Similarly, Defense Minister Abdul Qader al-Ubeidi noted during a parliamentary hearing that there were “clear indications pointing to [involvement of] the Baath and Al-Qaeda, and to outside parties that financed [the operation].” The identity of these “outside parties” was made explicit by Major General Jihad al-Jaberi, the director of Iraq's counter-explosives unit. Al-Jaberi claimed that the perpetrators – whom he identified as Baathists in cooperation with Al-Qaeda – received logistical support from Syria and financial support from Saudi Arabia. He noted that they used “standard ordnance that came from abroad… This requires money and very large support from Syria or Saudi Arabia.”

The details of the logistical support provided by Syria were further noted by Interior Minister Jawad Bolani. He told parliament that a suicide bomber who attacked the Foreign Ministry last August made a call to Syria before detonating his load, a detail revealed through his recovered SIM card.

More damning were the statements of Major General Hussein Kamal, the Interior Ministry's chief of intelligence and investigations. He claimed that Iraqi officials had suspicions that the August 19 and October 25 bombings were planned at a secret meeting held between Al-Qaeda in Iraq members and Iraqi Baathists in the Syrian city of Zabadani. The meeting – implicitly organized under the auspices of the Syrian regime – was to chart out a new strategy to target the Maliki government. This was also reflected in Zebari's comment on how “talking about these groups as mere volunteers is inaccurate, for they are experts with political objectives.”

So, the political background and nature of the attacks are well understood across the Iraqi government. Adding credibility to this reading were the remarkable statements by the top US commander in Iraq, General Ray Odierno. Not only did Odierno identify the political purpose of the attacks, linking them to the parliamentary elections early next year; not only did he acknowledge that there was “movement of fighters or explosives coming from Syria”; he also stated that over the last year or so, Al-Qaeda and what he termed “some of the Sunni rejectionist groups” had “started to work together [and to] coalesce at the local level,” so that the difference between them was often a question of “semantics.” Al-Qaeda and Baathists are “both involved,” Odierno noted; “they are coordinating at the local level.”

The commander of US Central Command, General David Petraeus, added to Odierno's remarks in an interview with the Al-Arabiya satellite channel a few days ago. For the first time, Petraeus stated that Saddam Hussein's former henchman, Izzat Ibrahim al-Duri, was “living freely in Syria.” He also pointed to the campaign that Duri and Muhammad Younis Ahmad, another Baathist figure (and a protégé of the Syrians) who is wanted by Baghdad, were launching under Syrian auspices. “They are now allowed to openly call for the toppling of the government of Iraq,” Petraeus observed.

These powerful statements by Iraqi and US officials ought to force us to reconfigure our entire thinking about so-called “non-state actors” and their behavior in Iraq, as well as on how to approach counterinsurgency there. Clearly, those killing Iraqis are doing so in conjunction with, and under the patronage of, outside states working to shape political outcomes through violence. In other words, this violence is mainly regime-driven.

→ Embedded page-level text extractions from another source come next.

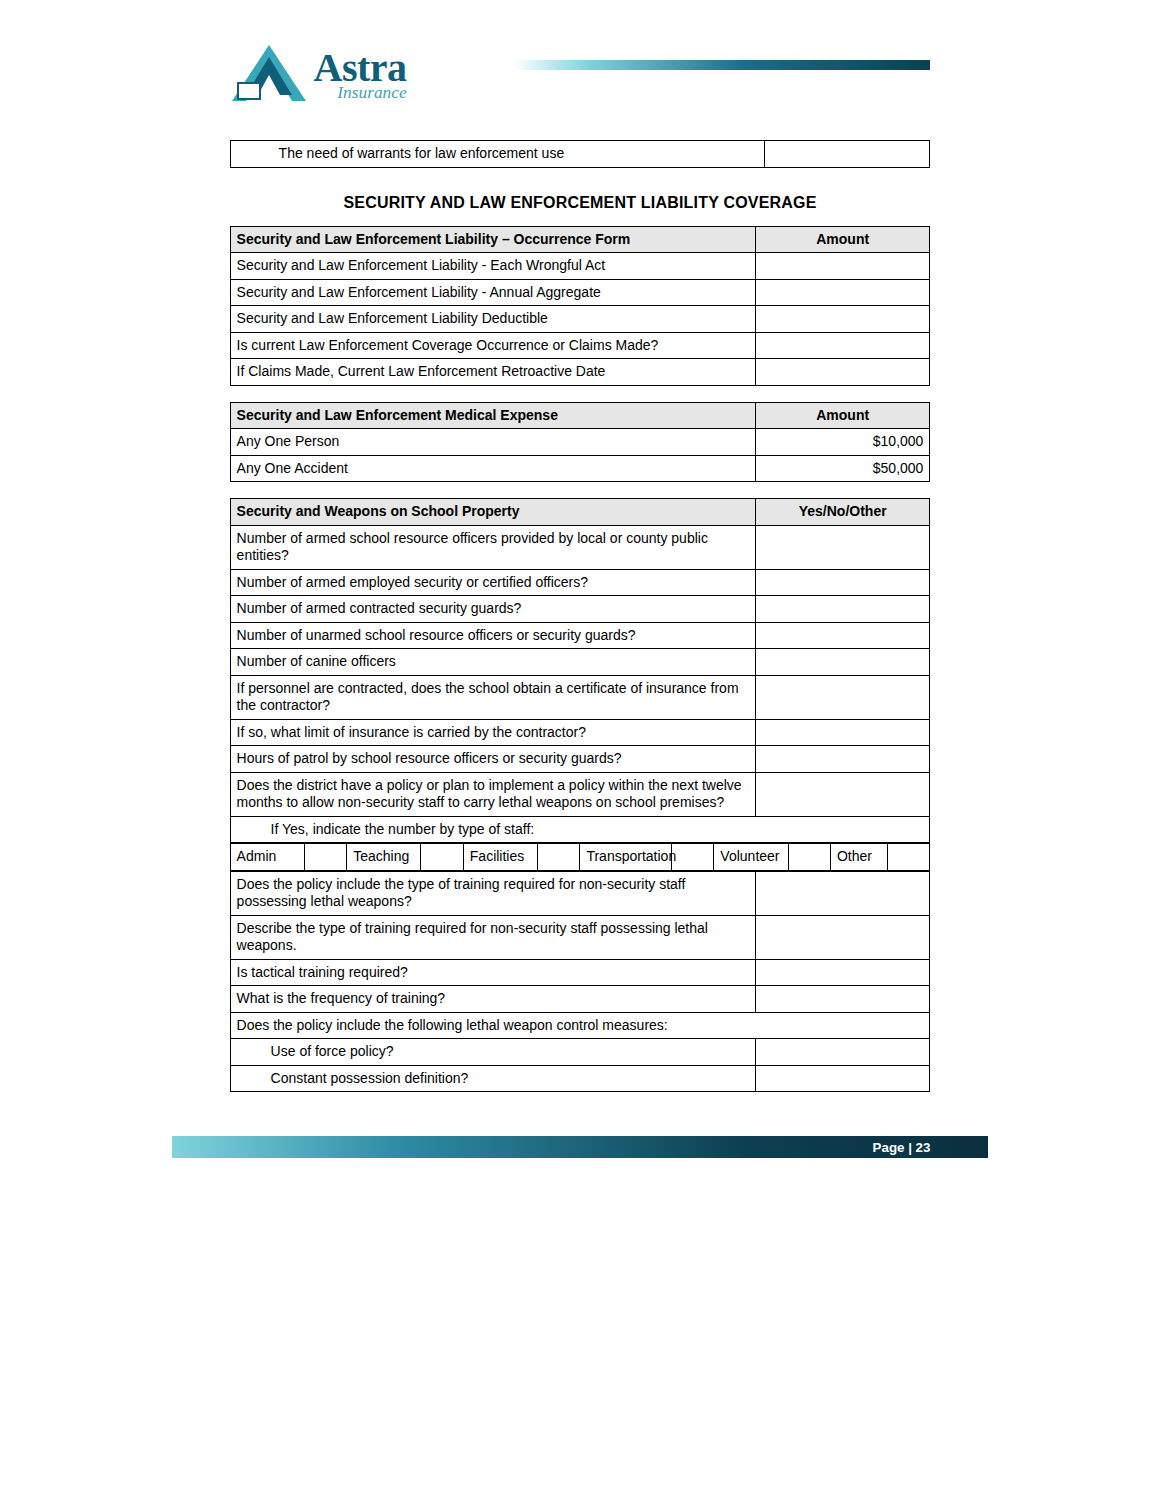Astra
Insurance
| The need of warrants for law enforcement use | |
SECURITY AND LAW ENFORCEMENT LIABILITY COVERAGE
| Security and Law Enforcement Liability – Occurrence Form | Amount |
| --- | --- |
| Security and Law Enforcement Liability - Each Wrongful Act | |
| Security and Law Enforcement Liability - Annual Aggregate | |
| Security and Law Enforcement Liability Deductible | |
| Is current Law Enforcement Coverage Occurrence or Claims Made? | |
| If Claims Made, Current Law Enforcement Retroactive Date | |
| Security and Law Enforcement Medical Expense | Amount |
| --- | --- |
| Any One Person | $10,000 |
| Any One Accident | $50,000 |
| Security and Weapons on School Property | Yes/No/Other |
| --- | --- |
| Number of armed school resource officers provided by local or county public entities? | |
| Number of armed employed security or certified officers? | |
| Number of armed contracted security guards? | |
| Number of unarmed school resource officers or security guards? | |
| Number of canine officers | |
| If personnel are contracted, does the school obtain a certificate of insurance from the contractor? | |
| If so, what limit of insurance is carried by the contractor? | |
| Hours of patrol by school resource officers or security guards? | |
| Does the district have a policy or plan to implement a policy within the next twelve months to allow non-security staff to carry lethal weapons on school premises? | |
| If Yes, indicate the number by type of staff: |
| Admin | | Teaching | | Facilities | | Transportation | | Volunteer | | Other | |
| Does the policy include the type of training required for non-security staff possessing lethal weapons? | |
| Describe the type of training required for non-security staff possessing lethal weapons. | |
| Is tactical training required? | |
| What is the frequency of training? | |
| Does the policy include the following lethal weapon control measures: |
| Use of force policy? | |
| Constant possession definition? | |
Page | 23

Iraq has become a playing field for regional rivalries, and the Iraqis are the ones today paying the heaviest price. Iran has spent years expanding its powers in Iraq, disapproves of Maliki's independence, and seeks to cut him down to size. Syria is striving to use its clients to carve out a political role for itself on the Iraqi scene. And Saudi Arabia, eager to contain Iran on its doorsteps in Iraq and Yemen, and fearing the consolidation of a Shia-dominated order in Iraq, has found parallel interests with Syria.

As the United States, through its ongoing withdrawal, creates the perception of a growing vacuum, regional states are stepping in to grab a piece of the Iraqi pie. The lack of public attention paid in the US to the statements quoted earlier, and their implications, affirms how far Iraq has dropped in the American national consciousness. This can only be to the detriment of America's interests and to those of its Iraqi ally.

Tony Badran is a research fellow with the Center for Terrorism Research at the Foundation for Defense of Democracies.